El reciente viaje del presidente Pedro Sánchez a Chile, donde se reunió con líderes de izquierda como Gabriel Boric, ha resaltado nuevamente una preocupante inconsistencia entre el discurso que el líder socialista defiende fuera de España y la situación política que lo rodea en su propio país.
Mediante acciones de gran envergadura, Sánchez ha reiterado su intención de promover una izquierda global sustentada —en su opinión— en principios como la equidad fiscal, la repartición justa de la riqueza y la protección de los más débiles. Ha mencionado la imposición a los más adinerados, la lucha contra la desigualdad, y el establecimiento de “un porvenir más equitativo” junto a sus socios progresistas en América Latina. Un discurso perfecto… si no estuviera totalmente socavado por sus acciones políticas.
La paradoja es evidente y difícil de disimular: mientras el presidente se pasea por foros internacionales como estandarte de una izquierda regeneradora, en España se acumulan escándalos de corrupción que salpican a su entorno más cercano. Desde los negocios opacos de su esposa, Begoña Gómez, hasta las imputaciones y dimisiones de figuras clave del PSOE, el gobierno de Sánchez se tambalea sobre una estructura cada vez más cuestionada. Las investigaciones judiciales avanzan, los silencios se alargan y la transparencia que tanto predica brilla por su ausencia.
¿Cómo puede un dirigente pedir esfuerzos fiscales a la población mientras su agrupación política está involucrada en escándalos de tráfico de influencias, contratos fraudulentos y nepotismo sistemático? ¿Cómo es posible hablar de ética en la administración pública y equidad en la distribución de recursos, cuando las personas observan que aquellos que crean las leyes para ellos se aferran a privilegios y mantienen redes de poder no transparentes?
La contradicción entre el mensaje y la acción —la esencia misma de la doble moral— es particularmente escandalosa en el caso de Pedro Sánchez. Porque no se trata de un caso aislado o puntual, sino de una estrategia sostenida: exportar un modelo de izquierda que se presenta como moralmente superior, al mismo tiempo que se tolera, encubre o minimiza la corrupción interna.
Su presencia en Chile parece más una operación de imagen que un acto diplomático genuino. Mientras en España se exige a la oposición que “no judicialice la política”, el propio Sánchez se refugia en viajes internacionales para escapar del creciente descrédito que sufre en casa. Es difícil no ver en este tipo de giras una huida hacia adelante, un intento de blindarse ideológicamente frente a la caída de la confianza ciudadana.
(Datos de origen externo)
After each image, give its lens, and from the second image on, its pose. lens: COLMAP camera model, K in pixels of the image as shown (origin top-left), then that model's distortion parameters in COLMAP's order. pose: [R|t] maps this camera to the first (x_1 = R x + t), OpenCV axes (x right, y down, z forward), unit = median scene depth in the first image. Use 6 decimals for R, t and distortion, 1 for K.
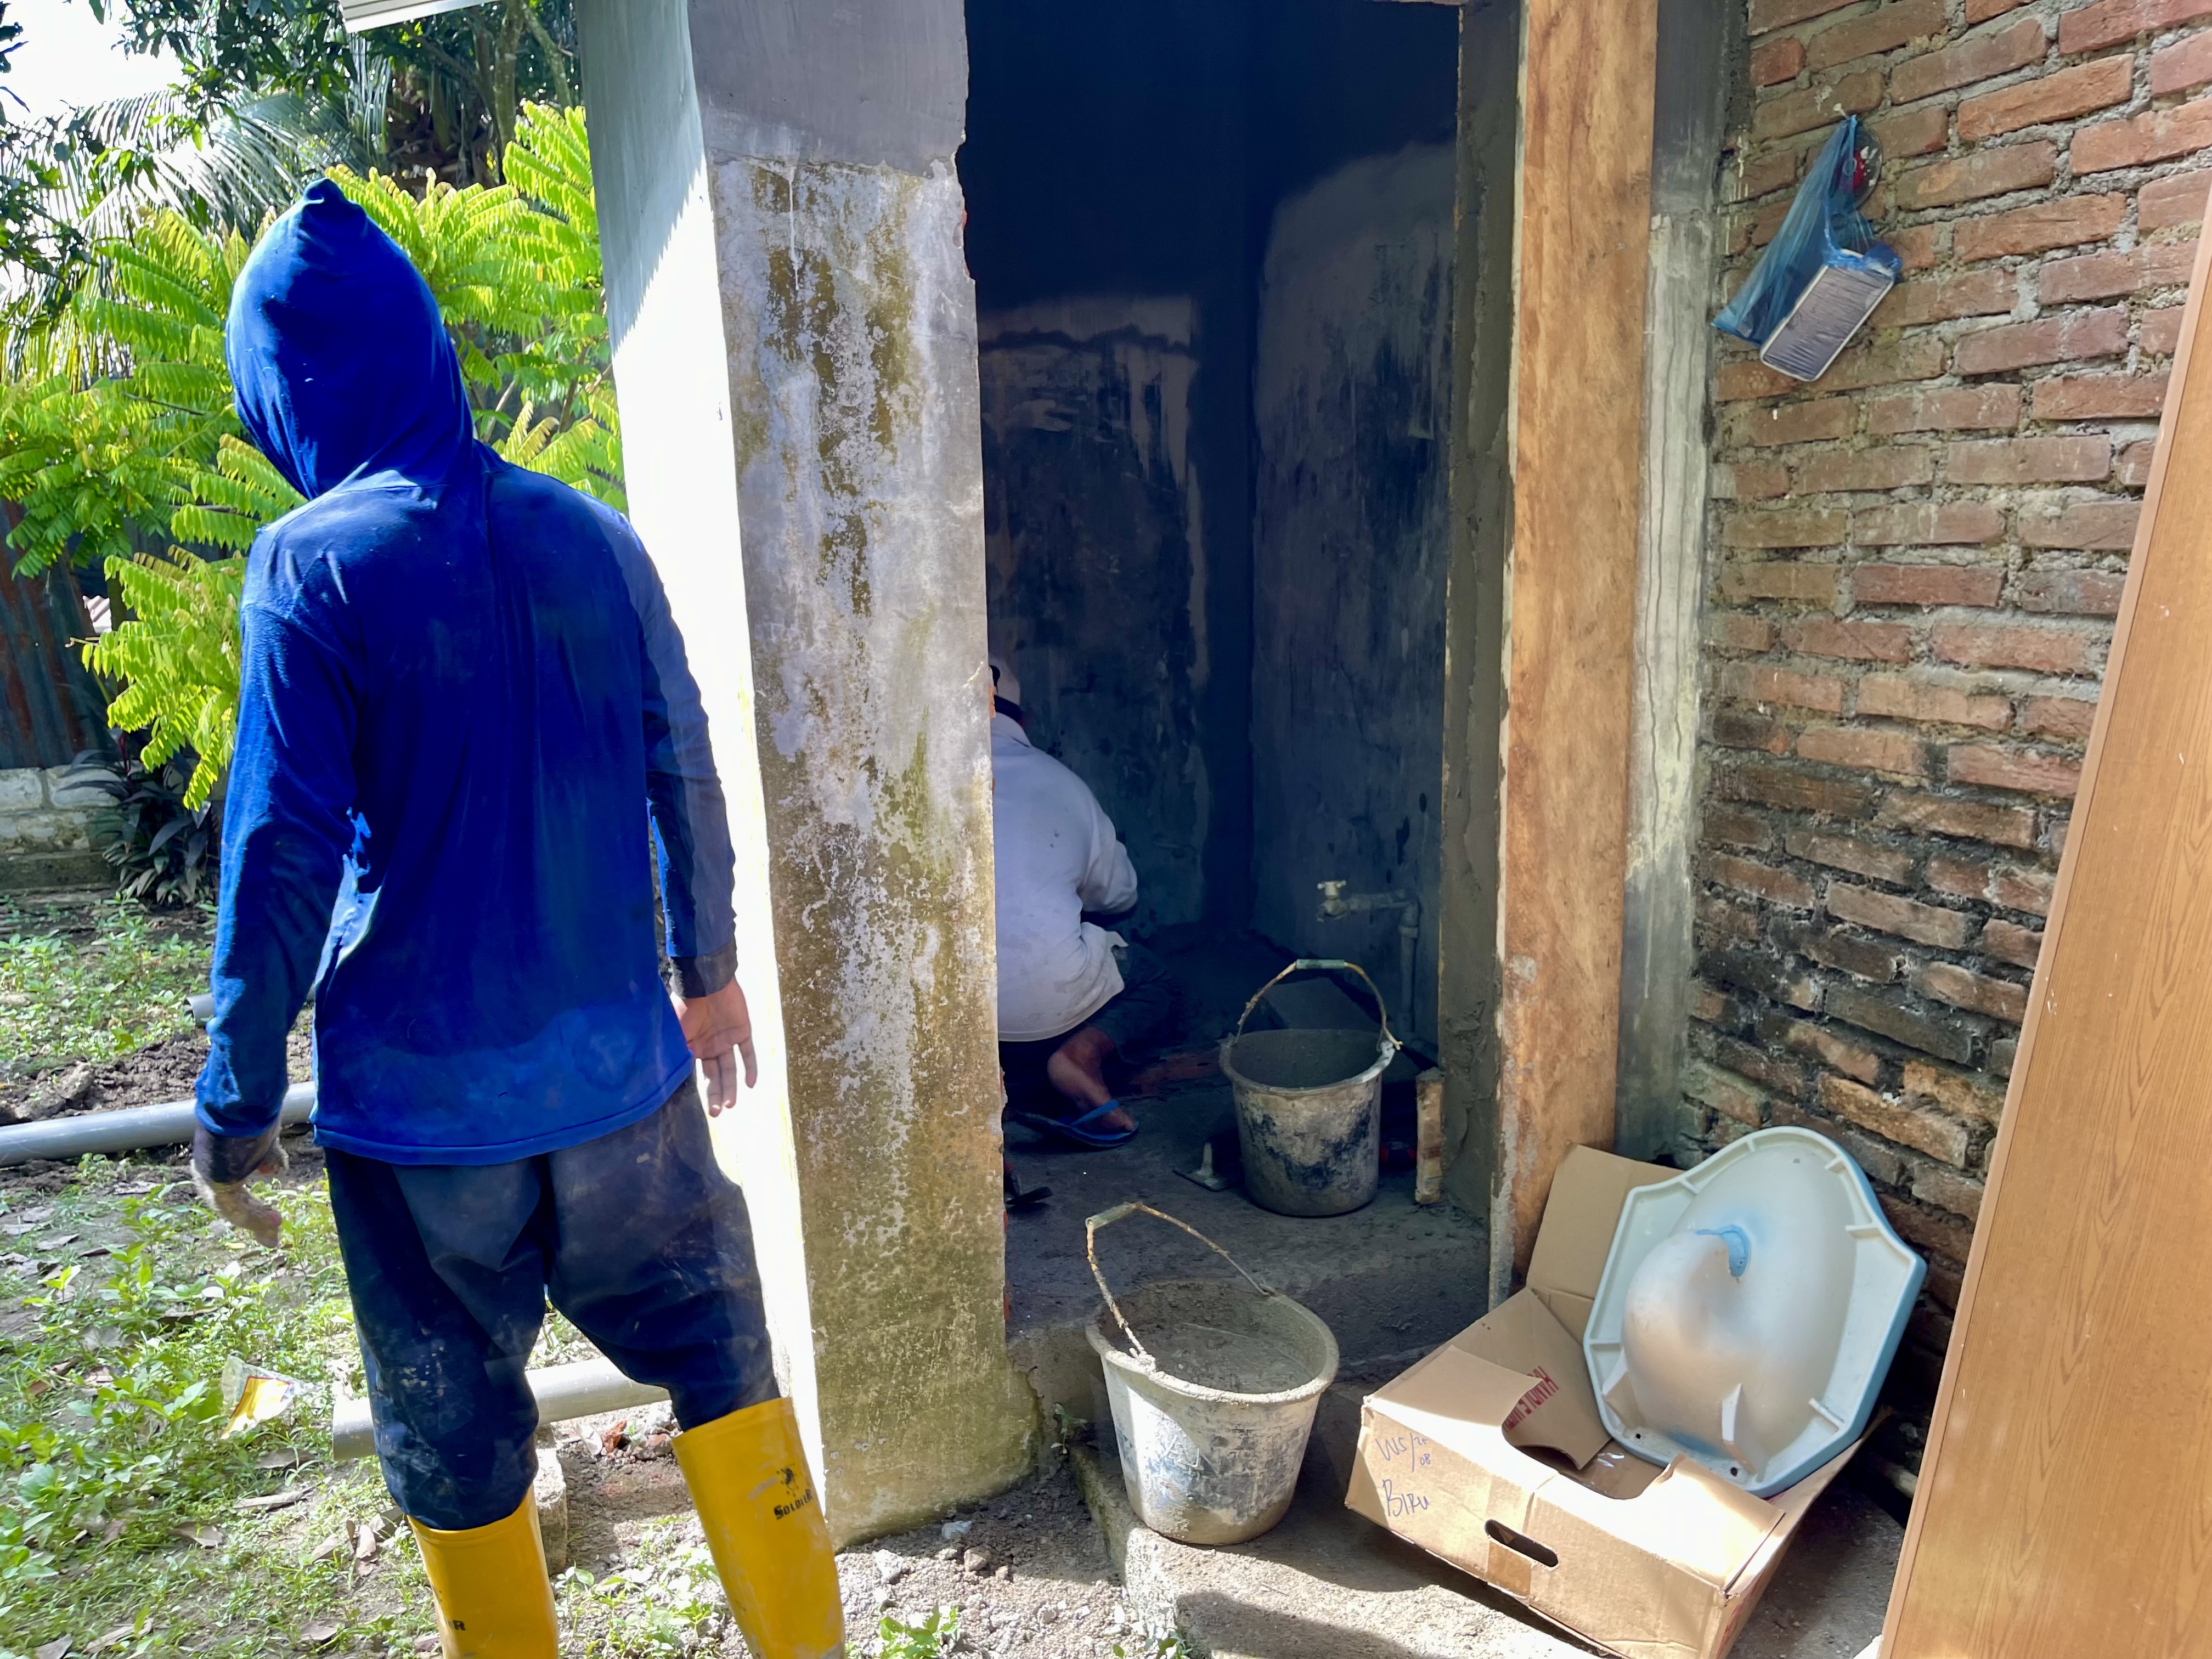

El verdadero progresismo no puede construirse sobre cimientos podridos. Si el presidente quiere liderar un eje internacional de justicia y equidad, debe empezar por barrer su propia casa. Y eso significa asumir responsabilidades, permitir que las investigaciones sigan su curso sin interferencias, y garantizar que ningún cargo público queda impune por el simple hecho de estar bien posicionado.
No se busca criticar a la izquierda como ideología, sino señalar a quienes la usan como excusa para mantener sus beneficios. Sánchez debe tener presente que la gente no elige eslóganes, sino consistencia. Actualmente, su consistencia está cuestionada.